It is a pleasure to serve under your chairmanship, Mr Howarth. I congratulate my hon. Friend John Lamont on securing this important debate on broadband roll-out in Scotland. As the debate title mentions Scotland, I am sure all right hon. and hon. Members will join me in congratulating Forres in my constituency, which has been named as having the most beautiful high street in Scotland just this week.

Broadband connections are a hugely important issue to me as a constituency MP. It is the issue I have the most correspondence on, whether that is by letter, email or visits to my constituency surgeries. The mainstay of many rural communities, such as the one I represent, is our small businesses. They are often single-person operations, and they provide the glue that keeps rural communities such as those in Moray sustainable. That sustainability is being undermined by the lack of adequate broadband, without which it is simply not possible to trade in this day and age. It is not just small businesses; a significant and successful asset management company operates in my constituency. It has customers scattered across the globe and offices based in London, the United States and Asia. It is a home-grown company and proud of it, but the continued lack of adequate broadband is understandably causing it anxiety. The financial services industry in the UK is not just restricted to London and Edinburgh. It generates employment and revenue across the country, and our broadband coverage should reflect that.

● What you are asked to do
Can you condense the paragraph of the broadband speech that begins "Broadband connections are a hugely important issue" into a short bulleted list that keeps its main facts?

Figure understanding tasks:
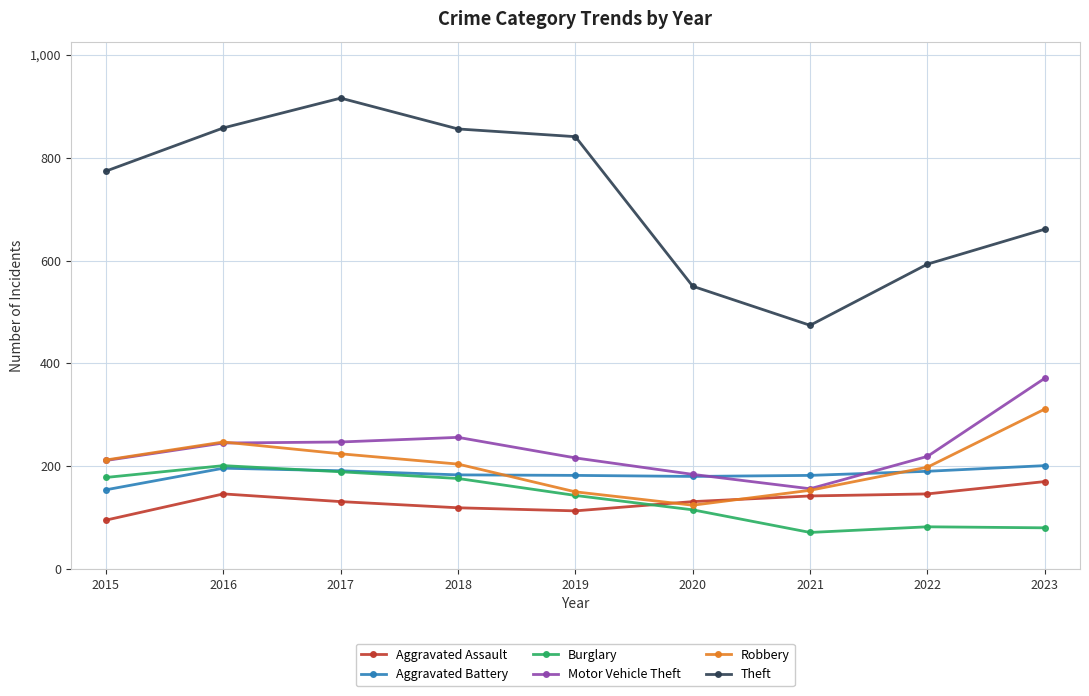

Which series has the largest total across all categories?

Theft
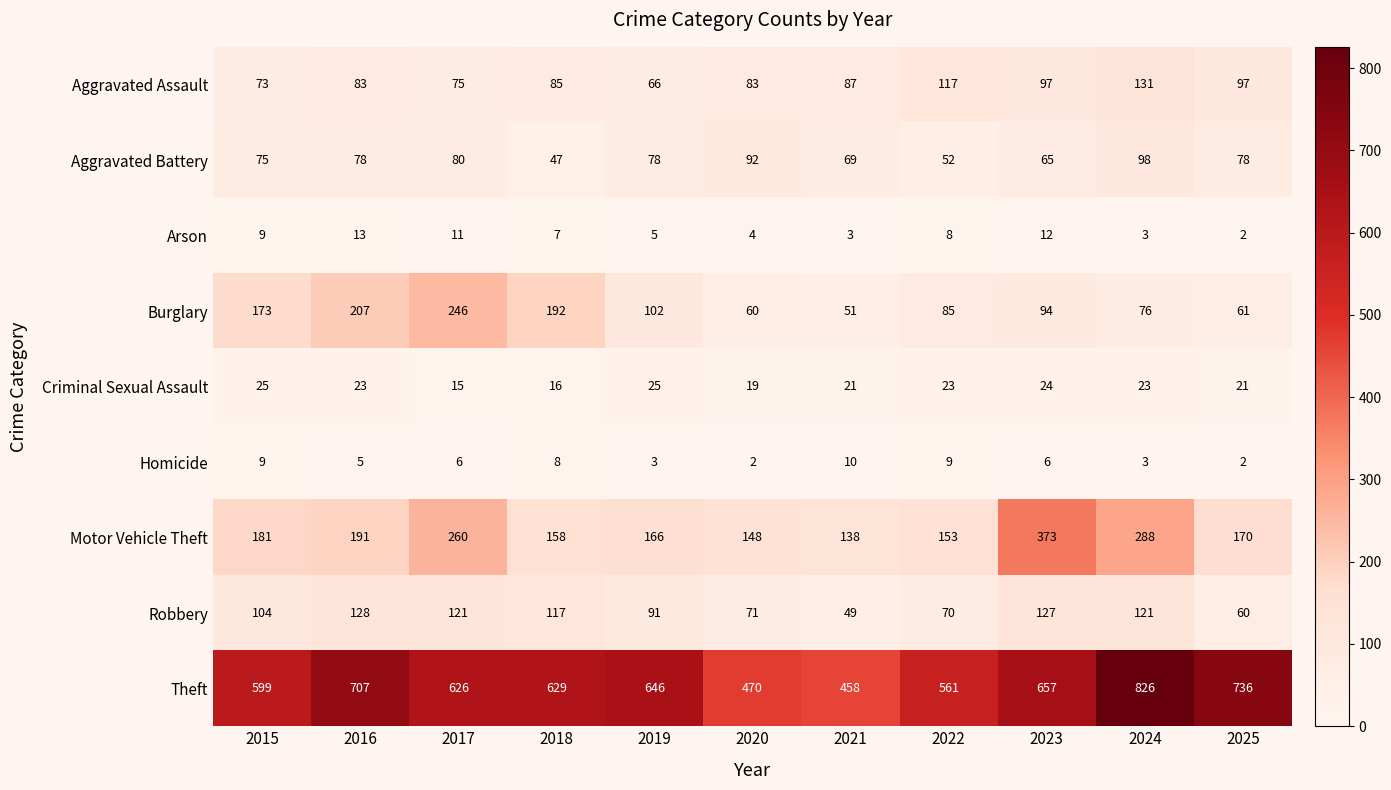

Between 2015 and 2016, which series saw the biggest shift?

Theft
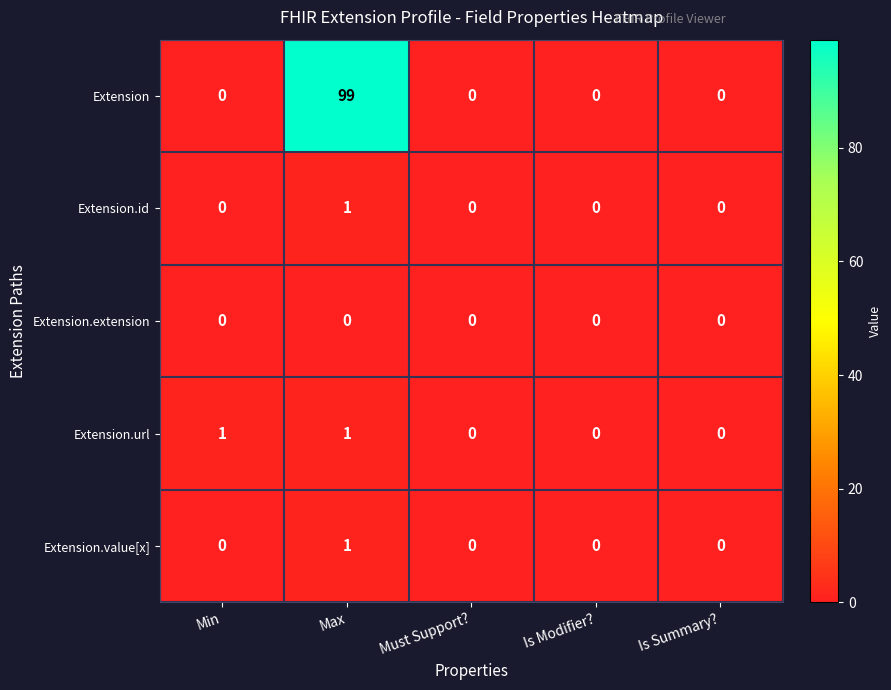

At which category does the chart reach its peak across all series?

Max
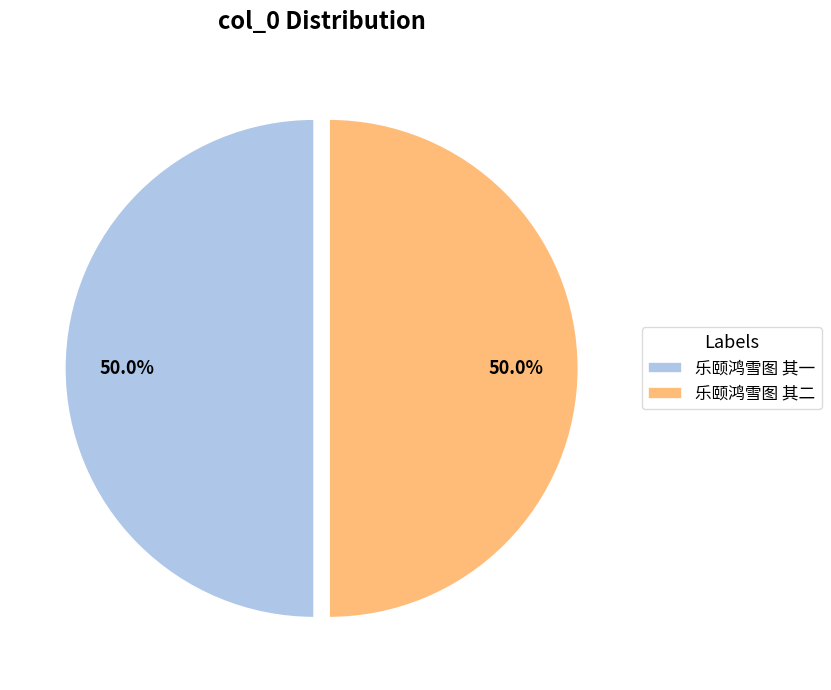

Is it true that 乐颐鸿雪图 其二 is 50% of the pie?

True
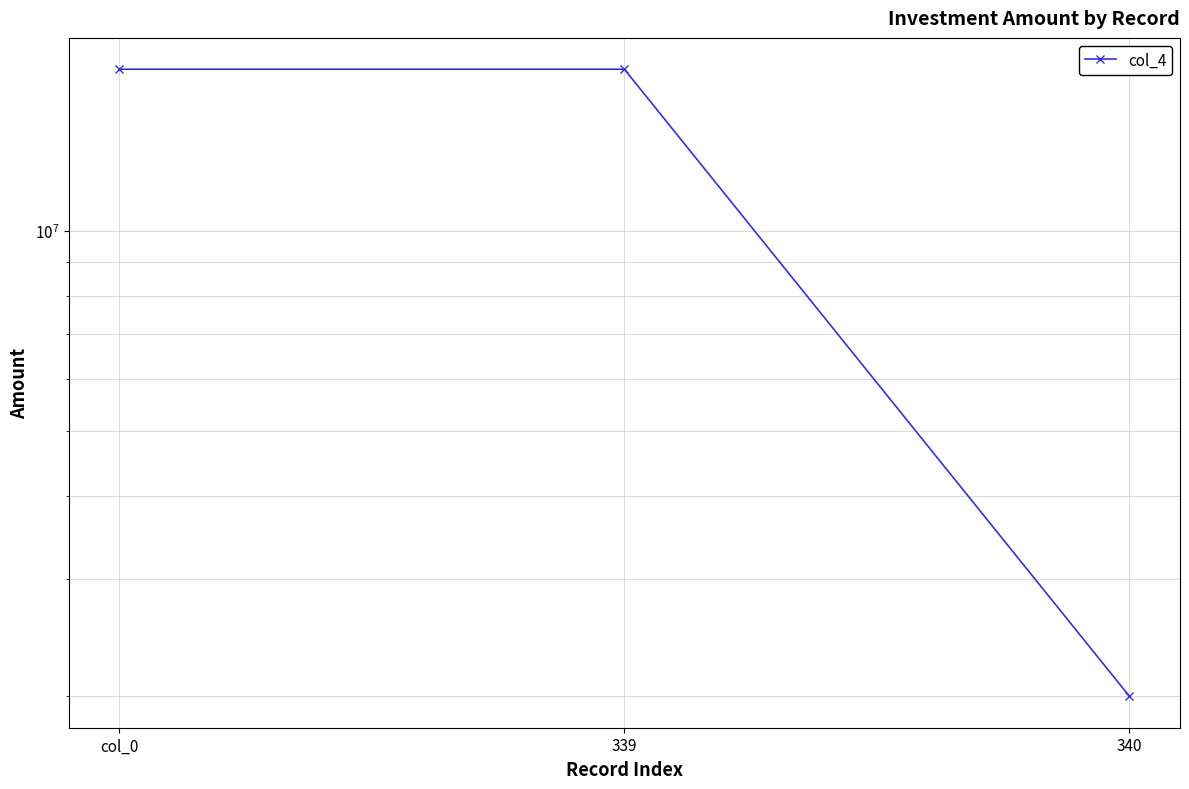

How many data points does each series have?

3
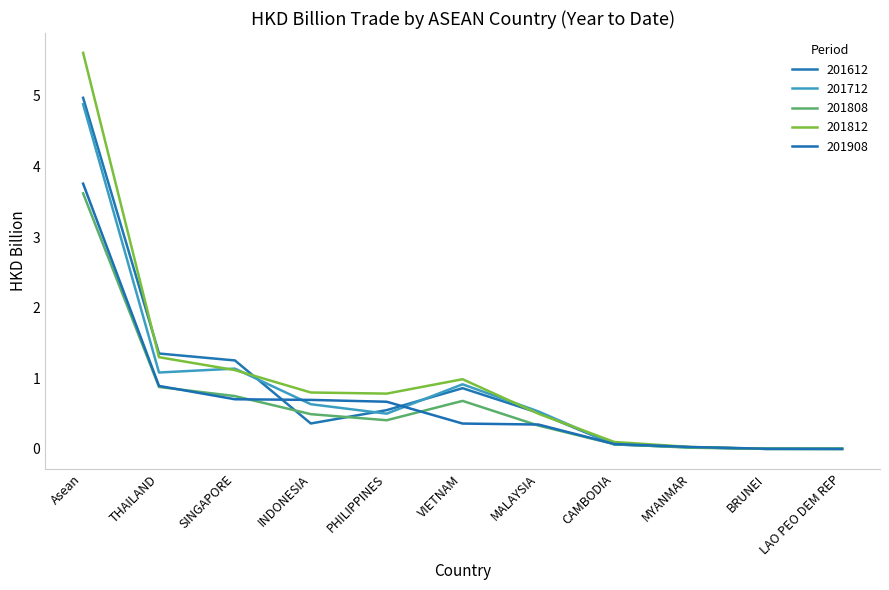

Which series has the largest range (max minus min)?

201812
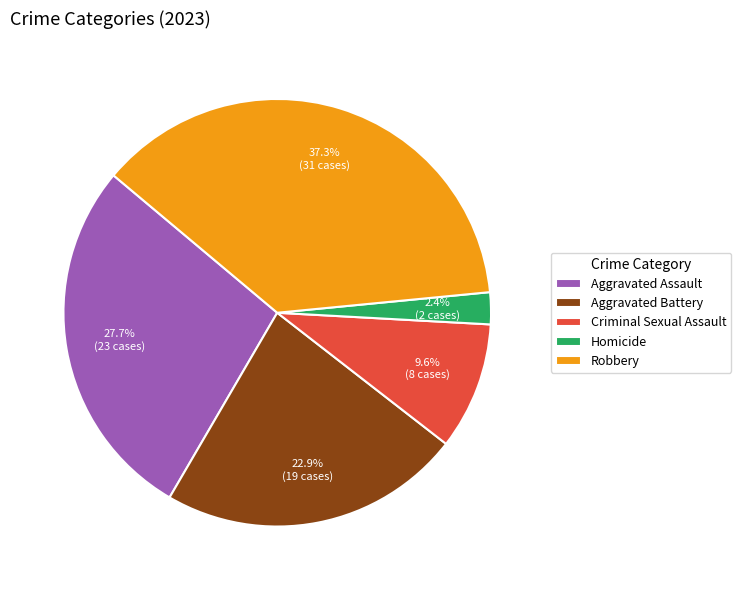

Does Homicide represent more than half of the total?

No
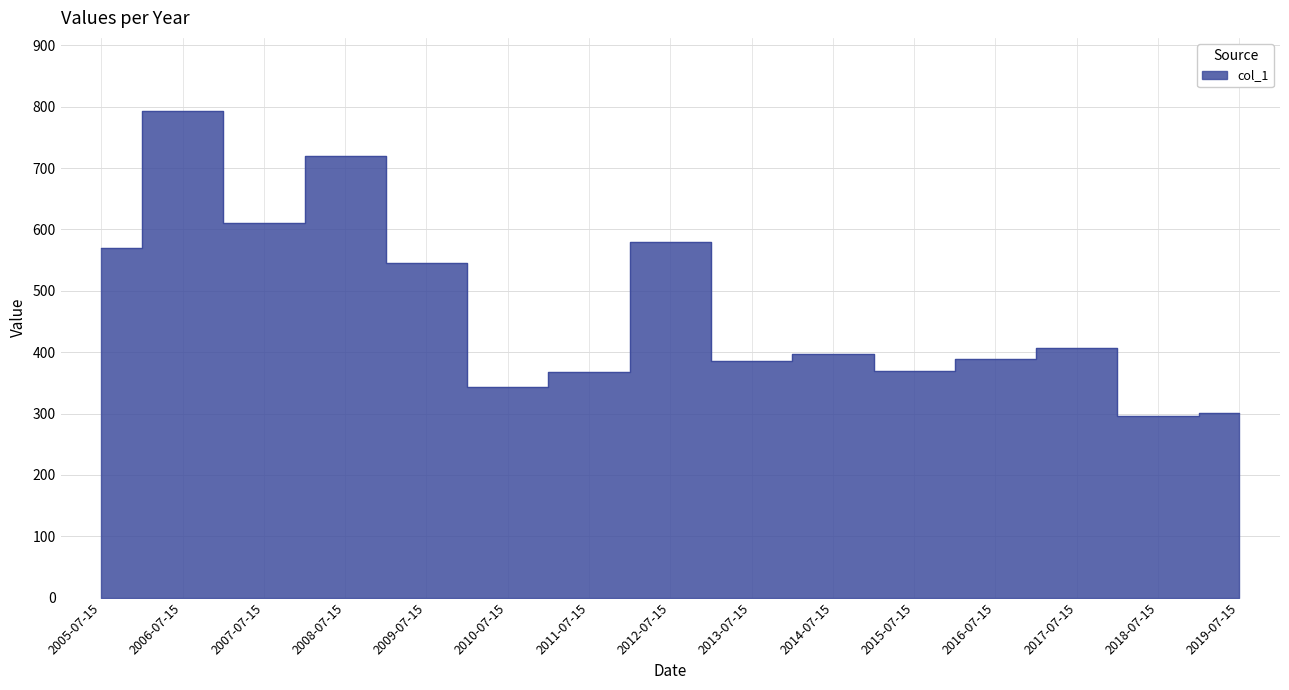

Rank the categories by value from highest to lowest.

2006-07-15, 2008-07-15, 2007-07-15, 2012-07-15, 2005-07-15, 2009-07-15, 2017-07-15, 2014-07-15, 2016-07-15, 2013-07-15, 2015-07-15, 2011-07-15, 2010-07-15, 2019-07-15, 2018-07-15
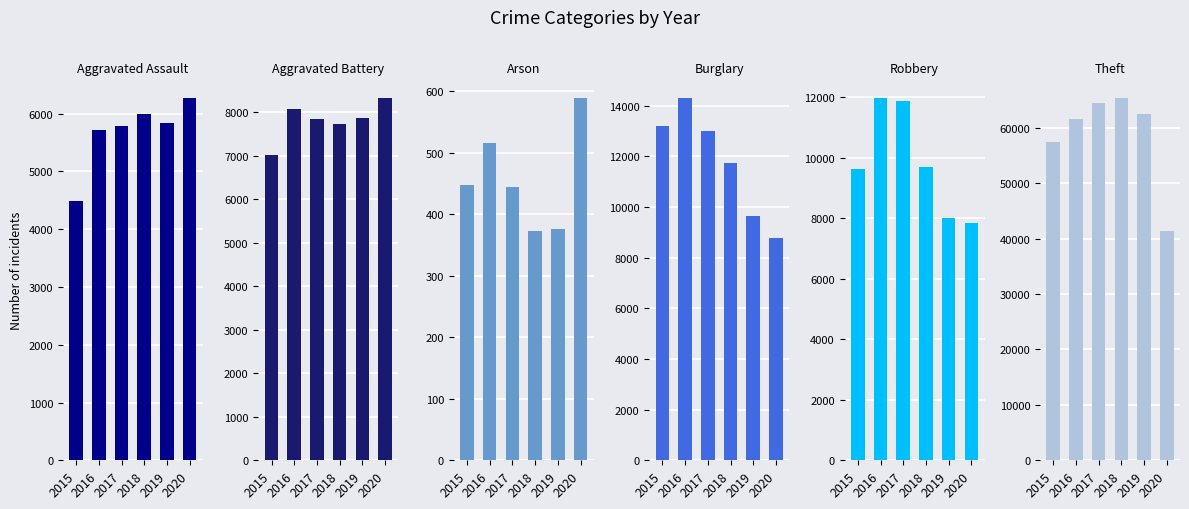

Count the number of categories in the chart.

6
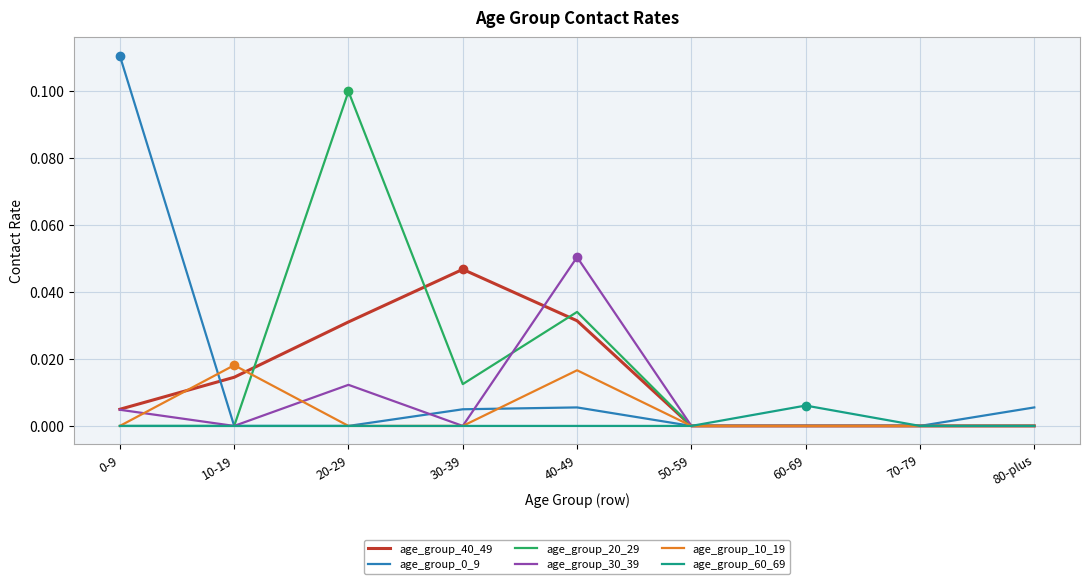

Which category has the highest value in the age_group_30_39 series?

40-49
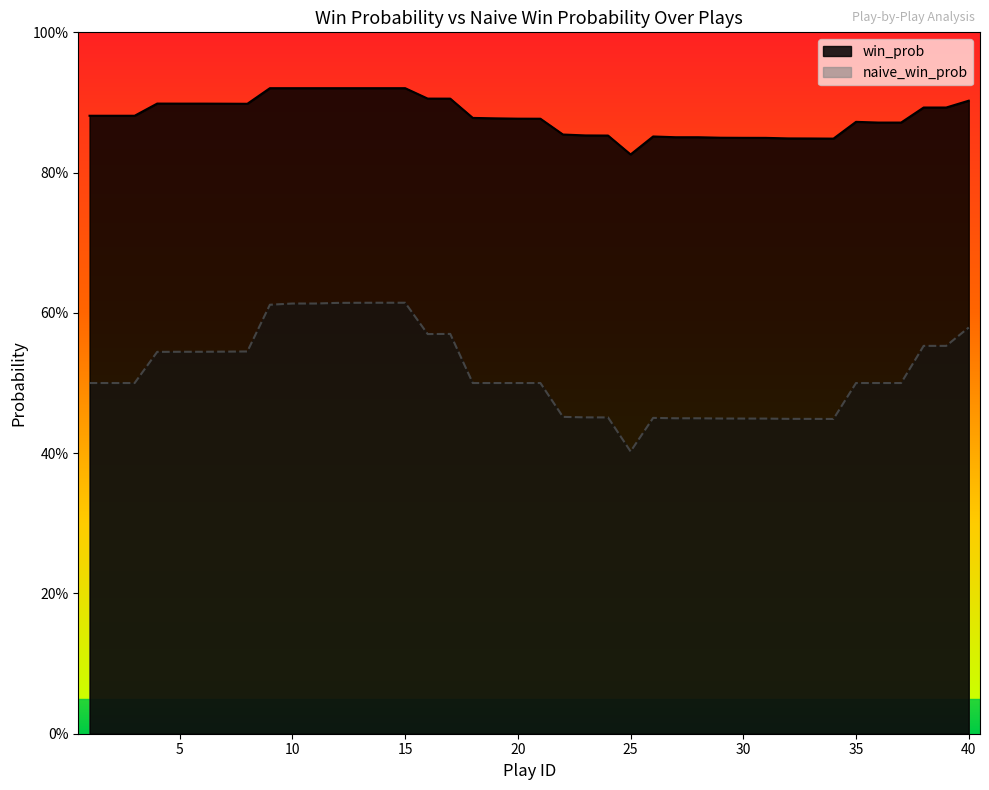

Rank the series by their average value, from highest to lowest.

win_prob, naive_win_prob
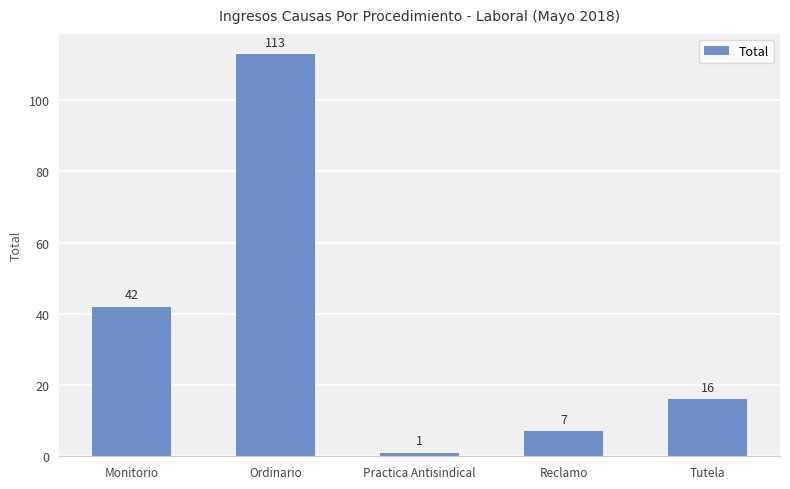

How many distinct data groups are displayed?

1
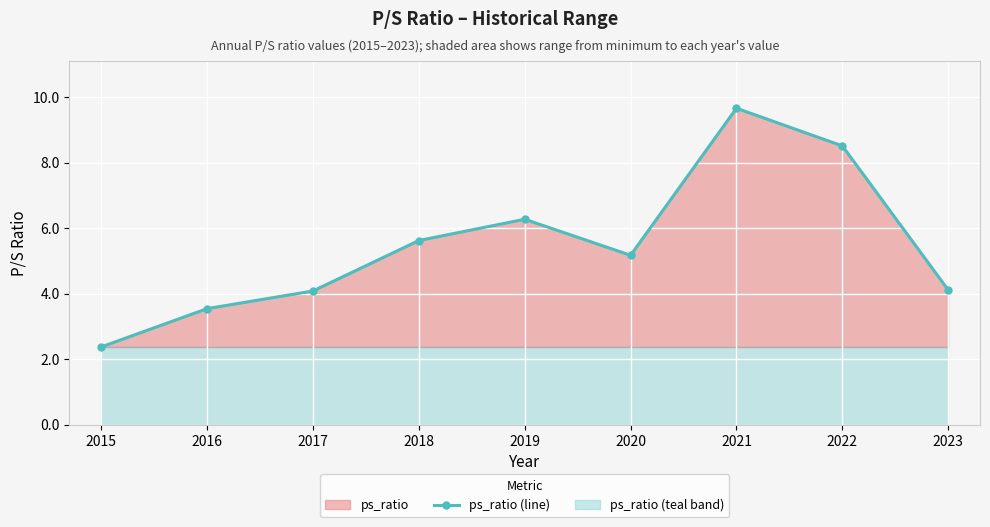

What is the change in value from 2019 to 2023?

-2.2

● Answer below
- Broadband is a very important constituency issue for the speaker. It draws the most correspondence, through letters, emails and surgery visits.
- Small businesses are the mainstay of rural communities like Moray. They are often single-person operations, and they keep those communities sustainable.
- Inadequate broadband undermines that sustainability, because trading is not possible today without it.
- A large, successful, home-grown asset management company in the constituency is also anxious about the lack of broadband. It has customers around the globe and offices in London, the United States and Asia.
- UK financial services are not limited to London and Edinburgh. They generate jobs and revenue across the country, and broadband coverage should reflect that.